2.2.2. Nazım şekilleri ve türleri
Bendî Mustafa Baba Dîvânı’nda Klasik Türk şiiri nazım şekillerinden kaside, mesnevî, gazel, tahmis, müstezat, müseddes, şarkı, muhammes ve nazm; tür olarak ise na’t, münâcât, Elifname, mersiye kullanılmıştır.
Bendî, Dîvânı’na beş beyitlik bir Hamdele ile başlamaktadır. Ardından yirmi beyitlik bir kaside ile besmeleyi tavsif etmektedir. Mesnevî nazım şeklinde yazılmış yirmi bir beyitlik bir münâcâtın devamında ilki 9, ikincisi 12 beyitlik 2 kasideden sonra na’tlara geçilmiştir. Bu kısımda ilki 21, ikincisi 10 beyit olan, üçüncüsü 18, dördüncüsü 8 beyit olan Hz. Muhammed için yazılmış dört n‘at; Oniki imama yazılmış ilki 10, ikincisi 9 beyitli iki na’t; Hz. Ali’ye yazılmış 6 bendlik ilki tahmis şeklinde, ikincisi 6 beyitlik bir na’t bulunmaktadır. Hz. Muhammed için yazılmış 5 bendlik bir şarkıdan sonra Hz. Hüseyin’e yazılmış ilki 6, ikincisi 18 beyitlik iki kasideden sonra, 5 bendlik bir muhammes, yine 5 bendlik müseddes-mütekerrir nazım şekliyle yazılmış mersiyelere geçilmiştir. Her ikisi de 5 beyit olan kaside şeklinde yazılmış iki münâcâttan sonra gazellere geçilmiştir.
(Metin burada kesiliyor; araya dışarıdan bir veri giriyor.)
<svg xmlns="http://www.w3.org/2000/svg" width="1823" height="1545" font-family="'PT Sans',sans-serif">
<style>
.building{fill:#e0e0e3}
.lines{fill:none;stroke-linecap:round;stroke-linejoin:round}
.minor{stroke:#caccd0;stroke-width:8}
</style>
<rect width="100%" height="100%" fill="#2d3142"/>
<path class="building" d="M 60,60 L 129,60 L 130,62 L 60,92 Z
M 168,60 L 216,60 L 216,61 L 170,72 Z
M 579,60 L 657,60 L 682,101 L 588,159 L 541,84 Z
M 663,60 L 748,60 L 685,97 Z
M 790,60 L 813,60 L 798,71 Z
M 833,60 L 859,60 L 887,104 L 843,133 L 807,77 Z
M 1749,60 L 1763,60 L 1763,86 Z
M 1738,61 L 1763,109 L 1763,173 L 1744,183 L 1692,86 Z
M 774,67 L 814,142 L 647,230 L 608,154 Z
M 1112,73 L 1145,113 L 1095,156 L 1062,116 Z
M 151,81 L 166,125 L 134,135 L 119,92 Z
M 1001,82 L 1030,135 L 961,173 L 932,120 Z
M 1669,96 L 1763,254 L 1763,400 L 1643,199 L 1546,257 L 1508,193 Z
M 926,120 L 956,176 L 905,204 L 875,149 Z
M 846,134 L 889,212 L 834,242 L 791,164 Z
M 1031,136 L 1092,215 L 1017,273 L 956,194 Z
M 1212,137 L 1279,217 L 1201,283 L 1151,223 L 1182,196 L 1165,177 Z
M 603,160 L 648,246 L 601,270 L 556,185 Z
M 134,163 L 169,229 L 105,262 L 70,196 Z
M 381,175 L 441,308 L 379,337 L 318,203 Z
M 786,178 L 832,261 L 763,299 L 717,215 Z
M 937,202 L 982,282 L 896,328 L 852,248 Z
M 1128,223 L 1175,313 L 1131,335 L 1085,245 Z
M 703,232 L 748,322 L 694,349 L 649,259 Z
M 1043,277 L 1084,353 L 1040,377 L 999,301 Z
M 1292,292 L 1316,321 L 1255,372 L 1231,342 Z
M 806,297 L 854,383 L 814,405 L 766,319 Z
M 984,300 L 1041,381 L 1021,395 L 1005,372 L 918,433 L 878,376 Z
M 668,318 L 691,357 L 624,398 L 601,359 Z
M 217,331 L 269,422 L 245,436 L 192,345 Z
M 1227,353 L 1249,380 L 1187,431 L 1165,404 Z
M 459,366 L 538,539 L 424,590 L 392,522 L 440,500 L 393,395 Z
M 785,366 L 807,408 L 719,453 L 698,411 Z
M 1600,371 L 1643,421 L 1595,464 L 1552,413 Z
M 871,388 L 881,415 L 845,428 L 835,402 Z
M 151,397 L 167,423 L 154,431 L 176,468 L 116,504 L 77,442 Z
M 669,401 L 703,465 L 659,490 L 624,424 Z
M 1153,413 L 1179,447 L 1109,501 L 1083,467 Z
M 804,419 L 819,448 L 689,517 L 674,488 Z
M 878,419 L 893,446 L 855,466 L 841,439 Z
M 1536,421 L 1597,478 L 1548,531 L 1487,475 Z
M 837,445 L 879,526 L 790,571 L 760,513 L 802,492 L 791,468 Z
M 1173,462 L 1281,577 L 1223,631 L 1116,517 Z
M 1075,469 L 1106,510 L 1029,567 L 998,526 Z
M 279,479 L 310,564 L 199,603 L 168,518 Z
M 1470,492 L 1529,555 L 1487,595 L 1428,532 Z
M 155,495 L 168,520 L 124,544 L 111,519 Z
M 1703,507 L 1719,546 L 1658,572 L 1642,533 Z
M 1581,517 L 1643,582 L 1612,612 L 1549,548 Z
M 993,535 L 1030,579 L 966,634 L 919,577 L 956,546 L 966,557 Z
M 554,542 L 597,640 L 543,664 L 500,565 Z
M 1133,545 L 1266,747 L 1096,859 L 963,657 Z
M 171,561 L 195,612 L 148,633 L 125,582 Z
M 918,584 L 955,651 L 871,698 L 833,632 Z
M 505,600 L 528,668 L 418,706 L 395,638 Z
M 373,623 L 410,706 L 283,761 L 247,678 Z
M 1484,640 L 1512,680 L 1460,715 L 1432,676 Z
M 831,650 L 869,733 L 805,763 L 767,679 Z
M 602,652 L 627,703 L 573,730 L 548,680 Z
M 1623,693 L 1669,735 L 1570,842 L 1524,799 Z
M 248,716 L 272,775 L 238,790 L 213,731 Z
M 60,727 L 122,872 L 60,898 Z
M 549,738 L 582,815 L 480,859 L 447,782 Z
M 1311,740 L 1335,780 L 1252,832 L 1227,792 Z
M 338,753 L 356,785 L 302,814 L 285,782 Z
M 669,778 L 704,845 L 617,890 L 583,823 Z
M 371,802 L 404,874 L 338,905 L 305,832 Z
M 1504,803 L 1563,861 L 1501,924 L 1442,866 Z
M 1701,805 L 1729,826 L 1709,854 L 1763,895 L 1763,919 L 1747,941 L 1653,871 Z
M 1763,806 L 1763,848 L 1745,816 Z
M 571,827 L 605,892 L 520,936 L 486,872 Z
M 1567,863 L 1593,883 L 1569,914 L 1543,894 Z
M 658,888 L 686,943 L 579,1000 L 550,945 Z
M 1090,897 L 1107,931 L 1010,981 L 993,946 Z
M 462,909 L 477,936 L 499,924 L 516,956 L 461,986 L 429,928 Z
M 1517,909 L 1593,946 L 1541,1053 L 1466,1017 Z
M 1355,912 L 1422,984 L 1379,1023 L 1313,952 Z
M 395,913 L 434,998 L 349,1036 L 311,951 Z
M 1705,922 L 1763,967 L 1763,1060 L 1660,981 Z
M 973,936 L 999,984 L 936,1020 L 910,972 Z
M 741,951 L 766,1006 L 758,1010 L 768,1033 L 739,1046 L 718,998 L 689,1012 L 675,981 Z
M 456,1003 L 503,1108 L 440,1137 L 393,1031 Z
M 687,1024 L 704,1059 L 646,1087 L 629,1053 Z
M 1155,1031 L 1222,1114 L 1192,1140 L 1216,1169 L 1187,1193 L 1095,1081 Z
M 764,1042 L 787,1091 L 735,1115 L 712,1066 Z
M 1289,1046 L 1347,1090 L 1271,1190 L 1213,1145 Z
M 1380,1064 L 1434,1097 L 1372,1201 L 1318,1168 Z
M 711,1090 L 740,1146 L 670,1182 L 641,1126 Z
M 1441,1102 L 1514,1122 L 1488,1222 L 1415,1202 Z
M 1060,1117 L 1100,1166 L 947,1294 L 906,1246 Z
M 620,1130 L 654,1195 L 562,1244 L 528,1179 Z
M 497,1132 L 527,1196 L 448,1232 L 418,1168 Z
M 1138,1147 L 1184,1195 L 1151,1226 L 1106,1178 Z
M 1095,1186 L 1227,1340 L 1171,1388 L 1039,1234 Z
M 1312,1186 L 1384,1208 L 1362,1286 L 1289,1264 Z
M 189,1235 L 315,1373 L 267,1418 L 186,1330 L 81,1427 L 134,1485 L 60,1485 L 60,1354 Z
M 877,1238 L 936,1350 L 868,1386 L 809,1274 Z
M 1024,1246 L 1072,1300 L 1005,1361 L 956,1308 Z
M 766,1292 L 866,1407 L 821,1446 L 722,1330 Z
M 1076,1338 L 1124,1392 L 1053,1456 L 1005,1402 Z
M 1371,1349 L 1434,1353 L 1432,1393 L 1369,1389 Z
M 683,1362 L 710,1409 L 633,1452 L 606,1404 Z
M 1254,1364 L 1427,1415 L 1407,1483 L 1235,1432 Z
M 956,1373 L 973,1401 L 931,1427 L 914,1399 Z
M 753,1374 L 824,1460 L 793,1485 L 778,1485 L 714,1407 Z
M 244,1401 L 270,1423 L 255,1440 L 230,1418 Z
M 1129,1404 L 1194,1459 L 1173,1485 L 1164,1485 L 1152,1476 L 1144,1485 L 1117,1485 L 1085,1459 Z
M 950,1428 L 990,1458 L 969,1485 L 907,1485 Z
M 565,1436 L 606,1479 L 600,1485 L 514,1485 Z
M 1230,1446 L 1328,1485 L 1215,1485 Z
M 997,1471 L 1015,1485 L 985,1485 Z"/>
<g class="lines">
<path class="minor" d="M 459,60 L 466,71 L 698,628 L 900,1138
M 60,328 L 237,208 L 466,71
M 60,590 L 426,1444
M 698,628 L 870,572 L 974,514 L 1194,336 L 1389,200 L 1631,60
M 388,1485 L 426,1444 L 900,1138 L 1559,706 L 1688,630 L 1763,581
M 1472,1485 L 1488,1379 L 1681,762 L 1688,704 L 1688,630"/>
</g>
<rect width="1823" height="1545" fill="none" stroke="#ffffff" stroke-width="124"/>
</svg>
Alfabetik olarak tertip edilmiş olan dîvânın gazeliyyat kısmında پ (pe), ت (te), ث (se), چ(çe), ذ (zel), ژ (je), ض (dat), ،ظ (zı), ع (ayn), گ harfleri kullanılmamıştır. Gazeliyyat başlığı altında 158 gazel bulunmaktadır. Bunlara ‘İmalı Divân Gazel ü Had’ Başlığı altında bu bölümün sonunda yer alan 5 beyitli bir gazeli, ‘Şi‘ir Murabba- Muhammes’ başlığı altında verilen 7 beyitli bir gazeli, Divânın Müstezâd kısmından önce verilen 2 tane 5 beyitli Leb Değmez Gazeli, biri 5 diğeri 4 beyitli 2 tane Noktasız Gazeli ve 1 tane de 6 beyitli Kara Hece Gazel başlığı altında verilen gazeli eklediğimizde divândaki gazel sayısı 165’e ulaşmaktadır. Gazeller genellikle 5’er beyitlik olup dokuzu 6’şar beyitten, dokuzu 7’şer beyitten, dördü alışılmışın dışında 4’er beyitten, ikisi 10’ar beyitten, biri de 9 beyitten oluşmuştur.
Bendî, Dîvânı’nın şarkı, muhammes, tahmis, müseddesten oluşan musammatlar kısmında, “Şi‘ir Murabba-muhammes” başlığı altında edebiyatta örneğine çok rastlanılmayan ilk bendin 3. mısrası serbest olan 8 şarkı ile ilk bendin birinci mısrası serbest olan bir şarkı, 3’ü murabba-ı müzdevic kafiyeli şarkı, ilk ikisi divânın başında bulunan 4 çapraz kafiyeli şarkı ile divânda toplam 16 şarkı bulunmaktadır. Bu şarkılardan biri 5 bendli, on dördü ise 4 bendlidir.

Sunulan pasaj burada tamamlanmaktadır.